Several of these systems are already available over the counter (OTC) in various countries, including microneedle rollers, and iontophoresis and sonophoresis systems, which are predominately being used for cosmetic and anti-aging treatments and as therapy for localized sports injuries.
What classes of drugs are being developed for use in dermatology?
In dermatology, drug development is advancing with a focus on innovative therapies. Here are some key classes of drugs being developed:
1. Antifungals
- Novel antifungals are being developed to treat fungal infections of the skin.
2. Antivirals
- Novel antivirals are being explored to treat viral infections of the skin.
3. Biologics
- Derived from living organisms, biologics selectively inhibit or stimulate specific components of the immune system.
4. Immunomodulators
- Immunomodulators work by modulating the immune system, either stimulating it or suppressing it.
5. JAK Inhibitors
- These target Janus kinase enzymes involved in immune responses.
6. Immunomodulators
- Small molecules are gaining prominence in dermatology due to their targeted action.

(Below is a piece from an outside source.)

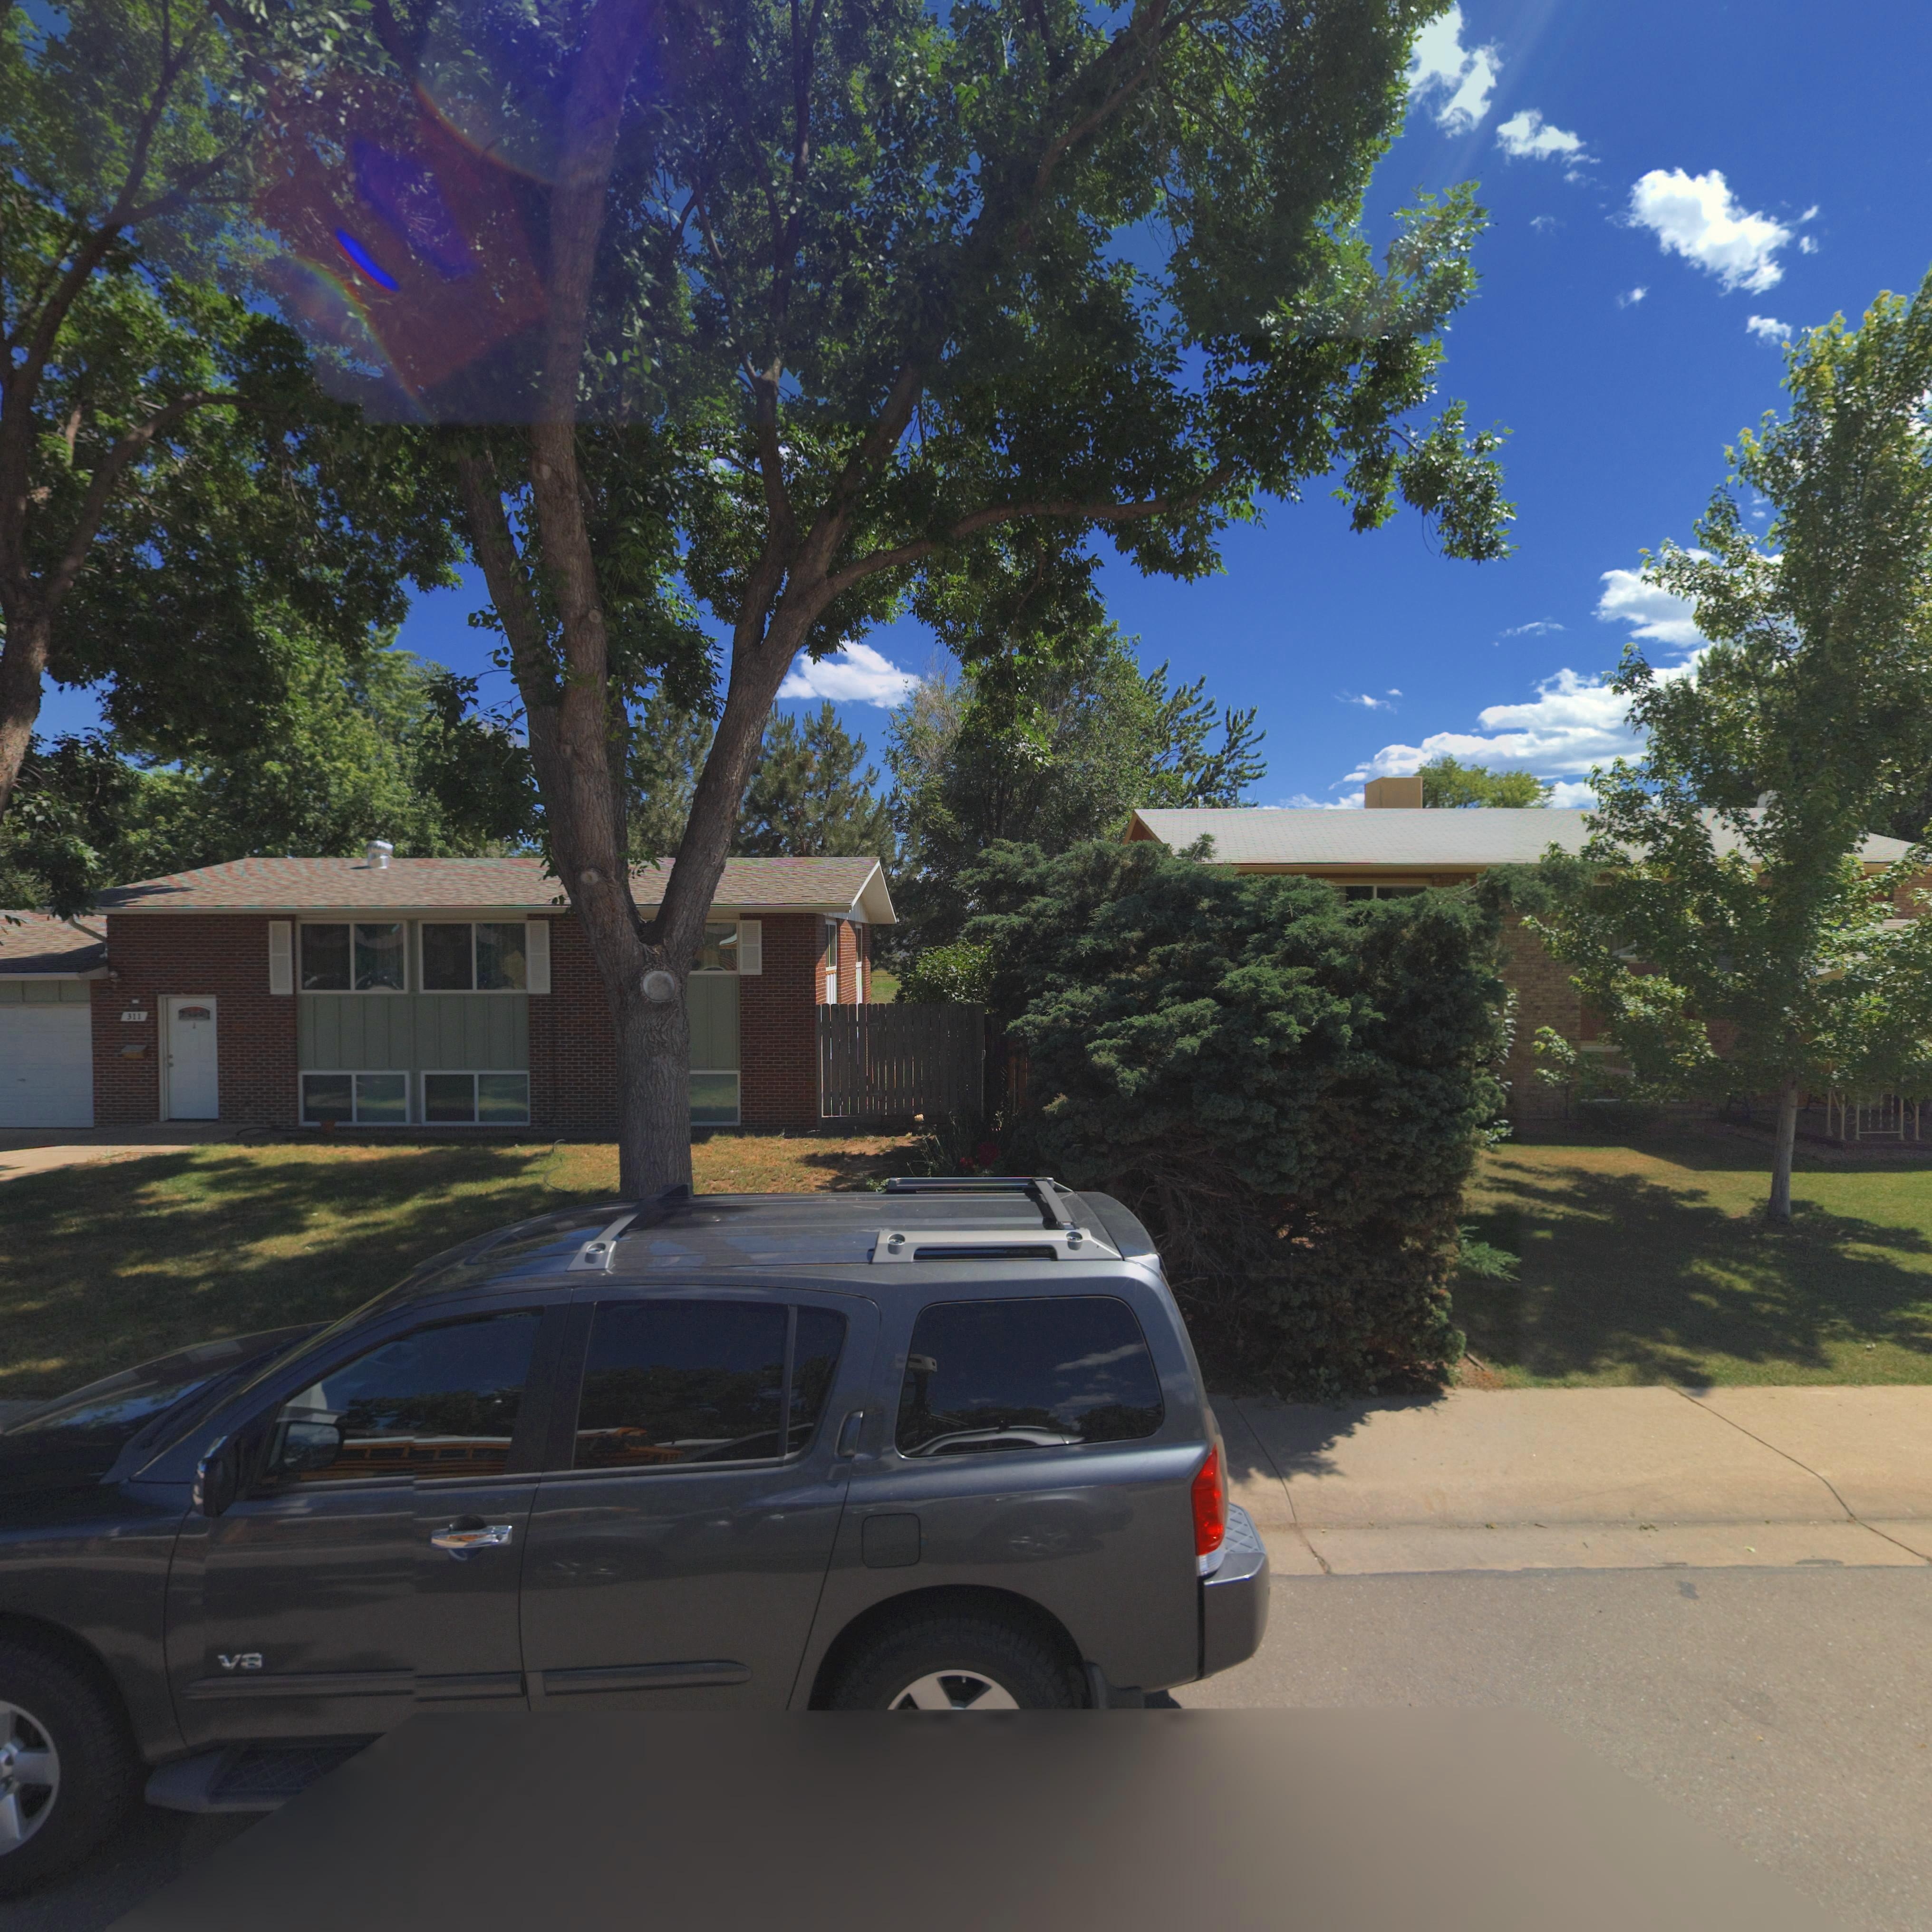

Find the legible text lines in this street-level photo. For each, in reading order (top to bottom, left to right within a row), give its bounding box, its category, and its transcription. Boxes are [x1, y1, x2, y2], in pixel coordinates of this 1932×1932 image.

[126, 1012, 141, 1020] StreetNumber: 311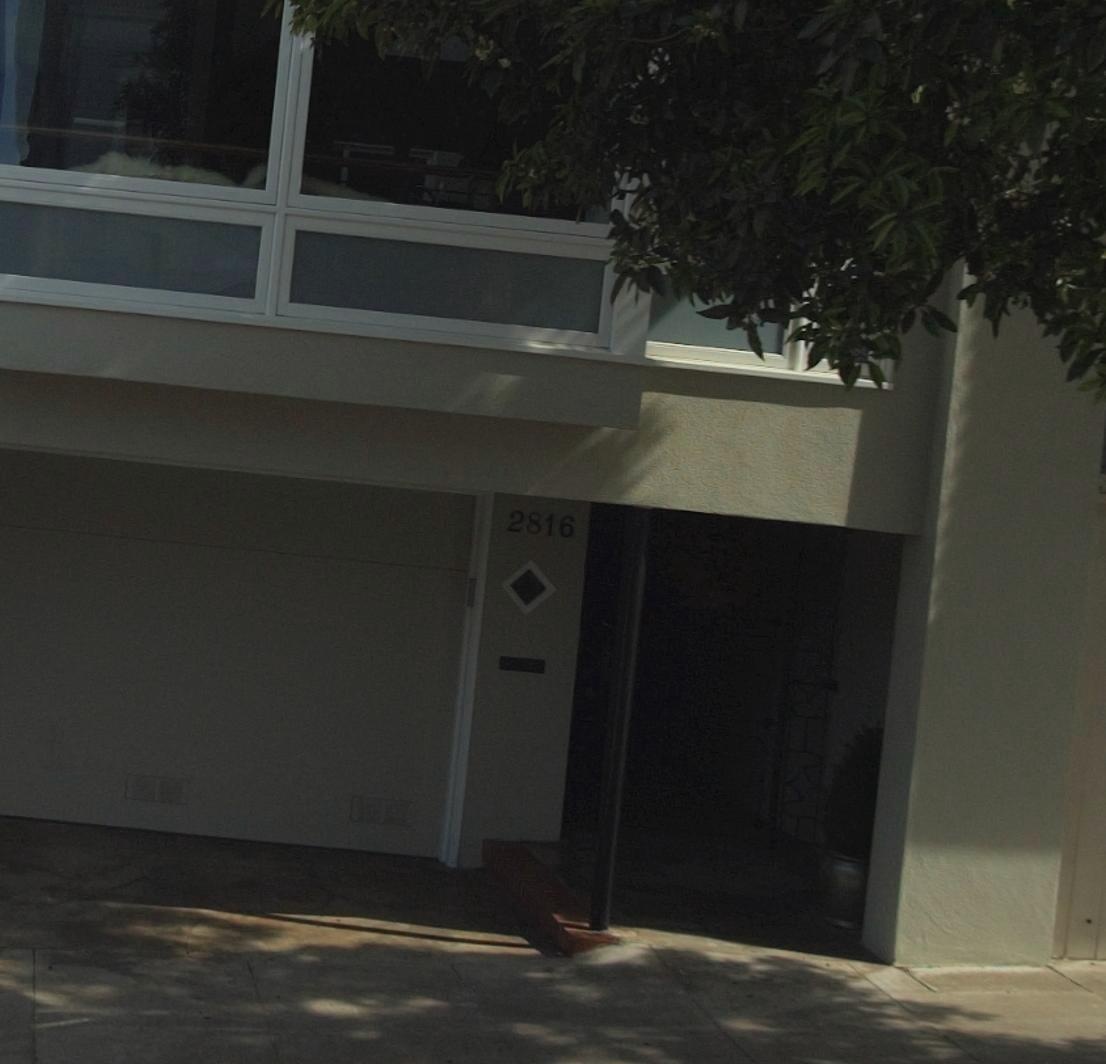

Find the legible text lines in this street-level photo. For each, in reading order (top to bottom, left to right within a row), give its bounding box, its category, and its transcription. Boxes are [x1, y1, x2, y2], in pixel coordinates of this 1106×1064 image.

[504, 507, 577, 541] StreetNumber: 2816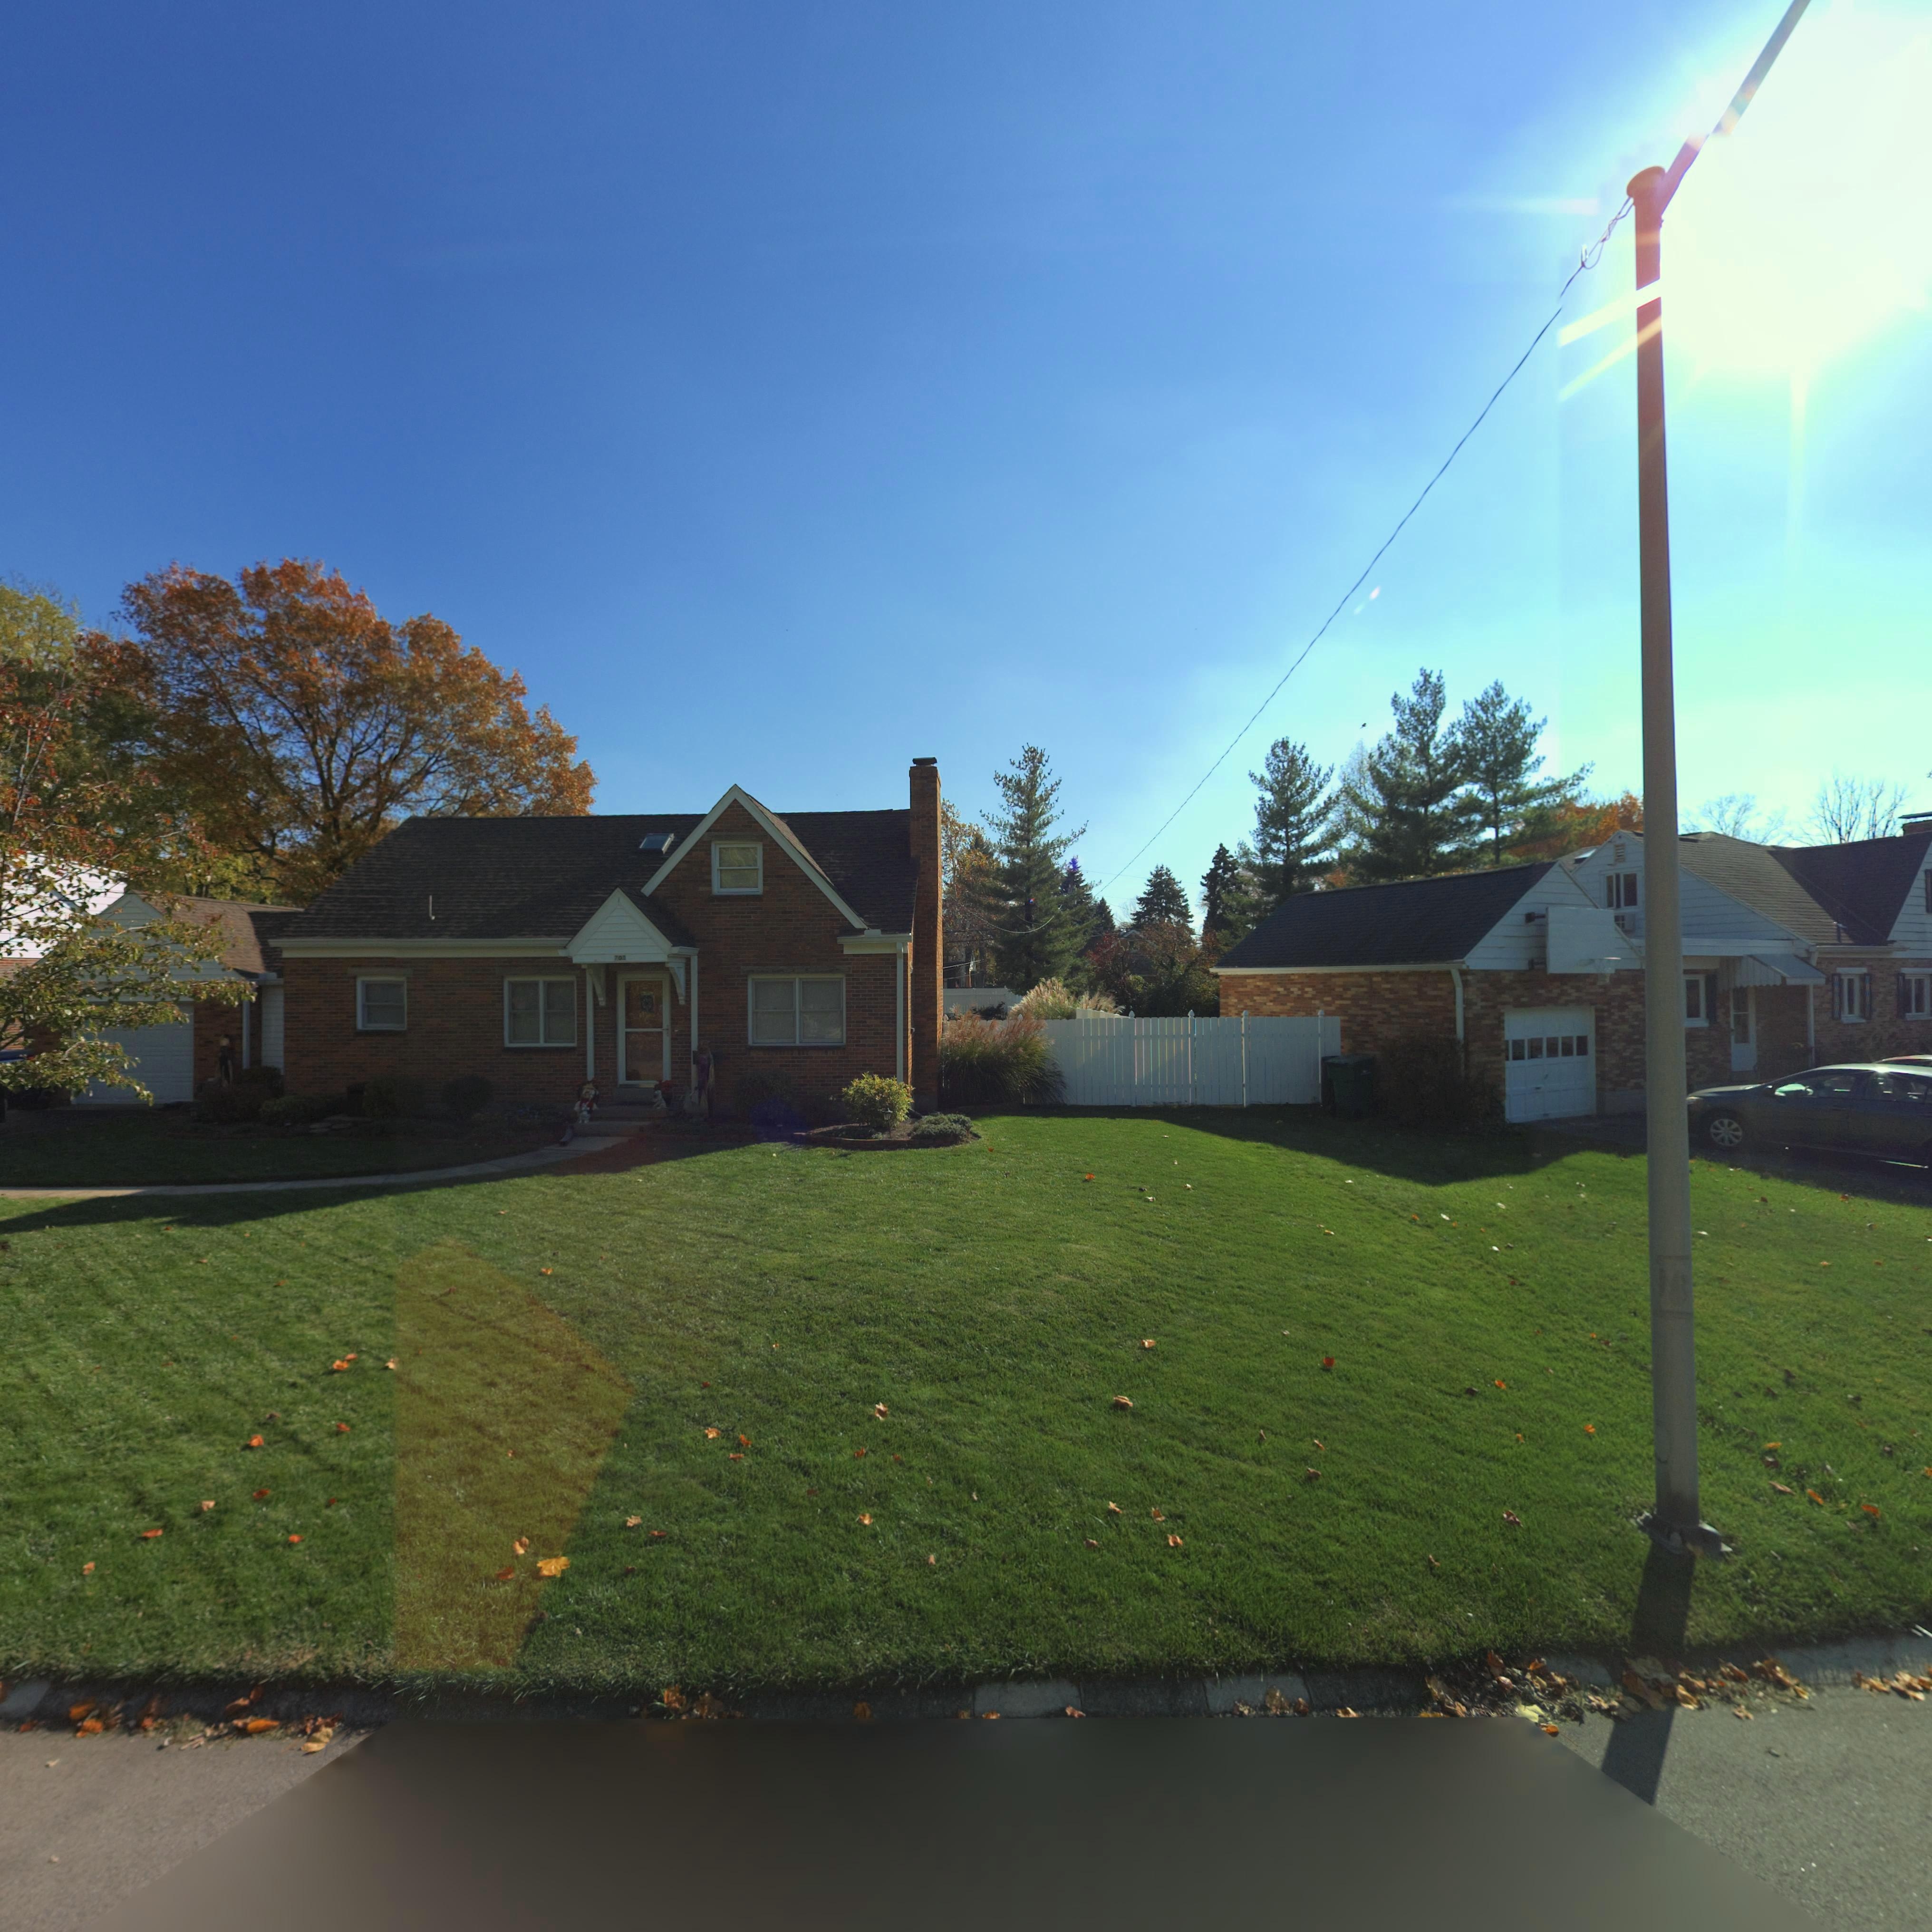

How is cell and gene therapy advancing dermatology treatment?
Cell and gene therapy is making significant strides in dermatology treatment. These therapies represent potential exciting breakthroughs, addressing unmet needs in the following dermatological disorders. QPS has extensive preclinical and bioanalytical experience with cell and gene therapy development, which can be explored on our website www.qps.com.
Overall, cell and gene therapies represent a paradigm shift in dermatology, offering potential cures, improved outcomes, and personalized treatments for a wide range of skin disorders. As research progresses and technologies evolve, these therapies are expected to play an increasingly significant role in dermatological practice.
Have any cell and gene therapies been approved for use in dermatology?
No FDA-approved cell or gene therapies currently exist for dermatologic conditions.
However, there has been remarkable progress in the field over the last few decades. Here are some examples of cell and gene therapies currently in development or under investigation for dermatologic conditions:
1. Gene therapies are in development for these indications
a. Alopecia, Cosmetic Dermatology, Cutaneous T-cell Lymphoma (CTCL), Epidermolysis Bullosa (EB), and, Psoriasis.
2. Cell therapies are in development for these indications
a. Atopic Dermatitis (Eczema), Psoriasis, Transplantation and Regenerative Medicine, Vitiligo (variably pigmented skin), and Wound Healing.
These therapies are at various stages of preclinical and clinical development, with some already showing promising results in early-phase trials. The field of dermatology is rapidly evolving with advancements in cell and gene therapies offering potential new treatment options for a range of skin disorders.